# WORK TO COMPLETE
[1] From the passage on attracting new veterinary clients below, copy word for word the portion that begins with the words containing "Below are five" and ends with "have and underuse.".
[2] In the passage on attracting new veterinary clients below, by what percentage does the AVMA report new clients have declined year over year?

# EXCERPT
______________________________
For most of the last decade, the new-client problem in veterinary medicine was too much demand. Pandemic-era pet adoption packed waiting rooms, and many clinics spent years just trying to keep up. That era is over.

The data now points the other way. Vetsource’s analysis of thousands of U.S. practices found patient visits down an average of 3.1% per practice in 2025, that’s the fourth straight year of decline. And the squeeze is tightest right at the top of the funnel, where it matters most for growth: the AVMA reports new clients are down 8.6% year over year. Veterinarians are feeling it, too, with more practices reporting softer-than-expected business and growing “white space” on their schedules.

Here’s the good news hidden in those numbers: demand hasn’t disappeared, it’s gotten conditional and competitive. Pet owners are still spending — they’re just slower to commit, more price-sensitive, and more likely to choose the clinic that’s easiest to find, easiest to trust, and easiest to book with. That means new-client acquisition can no longer be passive. The clinics winning right now are the ones being deliberate about it.

Below are five of the most effective ways to bring new clients through the door, with real examples from practices doing it well:

1. Get more 5-star Google reviews

When a pet owner searches “vet near me,” your Google Business Profile is your storefront. Star rating and review volume are among the biggest factors in whether someone clicks you or the clinic down the road, and they directly influence local search ranking. Reviews are the single highest-leverage acquisition asset most clinics already have and underuse.
______________________________
[Data records]

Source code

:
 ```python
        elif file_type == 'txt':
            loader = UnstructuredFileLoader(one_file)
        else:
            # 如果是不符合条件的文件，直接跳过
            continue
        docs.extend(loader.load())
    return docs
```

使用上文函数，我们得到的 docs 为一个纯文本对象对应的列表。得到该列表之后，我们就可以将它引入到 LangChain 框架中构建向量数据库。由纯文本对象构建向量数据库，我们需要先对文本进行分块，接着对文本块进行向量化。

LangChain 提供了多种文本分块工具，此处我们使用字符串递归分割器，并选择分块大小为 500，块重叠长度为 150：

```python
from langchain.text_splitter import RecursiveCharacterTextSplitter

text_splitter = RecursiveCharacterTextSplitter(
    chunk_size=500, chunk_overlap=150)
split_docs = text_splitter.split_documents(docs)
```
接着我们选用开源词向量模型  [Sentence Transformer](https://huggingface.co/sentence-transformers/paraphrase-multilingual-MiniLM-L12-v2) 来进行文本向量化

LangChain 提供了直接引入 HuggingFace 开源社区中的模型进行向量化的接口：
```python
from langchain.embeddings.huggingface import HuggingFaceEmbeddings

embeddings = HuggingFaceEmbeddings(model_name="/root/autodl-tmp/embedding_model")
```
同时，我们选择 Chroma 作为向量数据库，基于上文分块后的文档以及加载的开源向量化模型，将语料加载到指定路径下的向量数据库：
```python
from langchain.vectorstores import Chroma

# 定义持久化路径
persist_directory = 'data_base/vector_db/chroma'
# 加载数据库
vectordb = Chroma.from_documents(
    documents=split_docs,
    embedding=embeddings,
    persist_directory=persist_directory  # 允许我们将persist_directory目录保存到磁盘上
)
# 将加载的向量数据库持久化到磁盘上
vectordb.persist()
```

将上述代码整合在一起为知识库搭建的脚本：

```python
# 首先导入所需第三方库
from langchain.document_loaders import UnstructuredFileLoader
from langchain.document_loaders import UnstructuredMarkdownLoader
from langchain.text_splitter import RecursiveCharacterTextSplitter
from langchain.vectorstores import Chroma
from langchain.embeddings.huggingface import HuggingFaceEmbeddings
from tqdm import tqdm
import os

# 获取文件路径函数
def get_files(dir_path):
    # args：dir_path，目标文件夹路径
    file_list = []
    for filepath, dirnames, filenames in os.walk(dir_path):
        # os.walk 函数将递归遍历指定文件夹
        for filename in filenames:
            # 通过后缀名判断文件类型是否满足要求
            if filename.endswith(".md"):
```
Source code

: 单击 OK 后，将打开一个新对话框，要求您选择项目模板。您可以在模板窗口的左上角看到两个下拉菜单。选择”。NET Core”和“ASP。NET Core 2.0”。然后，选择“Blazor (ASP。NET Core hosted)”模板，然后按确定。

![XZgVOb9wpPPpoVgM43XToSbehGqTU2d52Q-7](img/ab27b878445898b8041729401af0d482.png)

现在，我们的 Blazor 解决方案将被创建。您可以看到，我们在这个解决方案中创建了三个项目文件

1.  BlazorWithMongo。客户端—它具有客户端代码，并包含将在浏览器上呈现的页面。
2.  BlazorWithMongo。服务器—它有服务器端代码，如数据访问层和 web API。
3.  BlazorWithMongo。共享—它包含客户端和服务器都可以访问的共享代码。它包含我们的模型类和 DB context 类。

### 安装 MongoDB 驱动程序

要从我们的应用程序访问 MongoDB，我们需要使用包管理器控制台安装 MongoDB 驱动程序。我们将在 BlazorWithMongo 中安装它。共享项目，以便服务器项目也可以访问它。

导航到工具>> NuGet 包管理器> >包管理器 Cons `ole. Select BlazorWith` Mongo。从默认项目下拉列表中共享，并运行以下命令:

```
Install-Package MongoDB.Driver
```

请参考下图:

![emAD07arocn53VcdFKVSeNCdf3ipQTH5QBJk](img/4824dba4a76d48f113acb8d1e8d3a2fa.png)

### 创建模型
______________________________
# RESULTS BY TASK
[1]
Below are five of the most effective ways to bring new clients through the door, with real examples from practices doing it well:

1. Get more 5-star Google reviews

When a pet owner searches “vet near me,” your Google Business Profile is your storefront. Star rating and review volume are among the biggest factors in whether someone clicks you or the clinic down the road, and they directly influence local search ranking. Reviews are the single highest-leverage acquisition asset most clinics already have and underuse.

[2] 8.6%